NHS Job evaluation handbook 4
2.2 Pre October 2004, in line with industrial relations practice in the public sector in the immediate
post-war period, there was an over-arching joint negotiating body for the sector, the General
Whitley Council, and more than 20 individual joint committees and subcommittees for the
different occupational groups, each with responsibility for its own grading and pay structures,
and terms and conditions of employment.
2.3 There had been some developments, mainly from the early 1980s onwards, in response to
increasing tensions within the system, for example:
• Reviews of individual grading structures. The most well-known of these (largely because
of the high number of appeals generated) was the introduction of the Clinical Grading
Structure for nurses and midwives on 1 April 1988, which brought in the previous grades A
to I. There were other grading structure reviews in the late 1980s and early 1990s which
covered professions including estates officers, speech and language therapists and
hospital pharmacists.

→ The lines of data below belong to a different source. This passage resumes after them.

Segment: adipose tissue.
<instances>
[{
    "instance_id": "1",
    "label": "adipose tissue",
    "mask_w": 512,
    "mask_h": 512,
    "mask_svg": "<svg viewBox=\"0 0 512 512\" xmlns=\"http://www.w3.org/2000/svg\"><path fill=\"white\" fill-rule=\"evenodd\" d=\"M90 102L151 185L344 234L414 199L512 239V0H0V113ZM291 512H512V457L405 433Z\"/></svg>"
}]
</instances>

There was no attempt to undertake cross-Whitley Committee
reviews.
• The introduction of independent pay review bodies for doctors and dentists (1971), and
nursing staff, midwives, health visitors and professions allied to medicine (1984). These
took evidence from all relevant parties and recommended annual pay increases. They
replaced the traditional collective bargaining approach, which was considered to have
delivered unsatisfactory pay levels for some key public sector groups, but had no remit to
compare pay from one group to another (even among their remit groups). Staff groups
not covered by pay review bodies continued to use collective bargaining on pay increases,
but these increasingly mirrored the pay review body settlements.
• Changes to health service legislation from 1992. These changes allowed organisations to
develop their own terms and conditions and to apply these to new and promoted
employees, although existing employees could choose to retain their Whitley terms and
conditions. Most trust terms and conditions shadowed the relevant Whitley arrangements
in most areas, but a small number of trusts introduced totally new pay and grading
structures, and other terms and conditions. These were generally based on the various
commercial job evaluation systems available at the time e.g. Medequate, Hay.
2.4 By the mid-1990s this resulted in a mixture of pay and grading systems, with some significant
defects:
• Difficulty in accommodating developing jobs, such as healthcare assistants, operating
department practitioners (ODPs), and multi-disciplinary team members, who might be
carrying out similar roles, but whose salaries could vary significantly, depending on the
occupational background of the jobholders.
• Inability to respond quickly to technological developments and changes to work
organisation, even where everyone agreed they were desirable.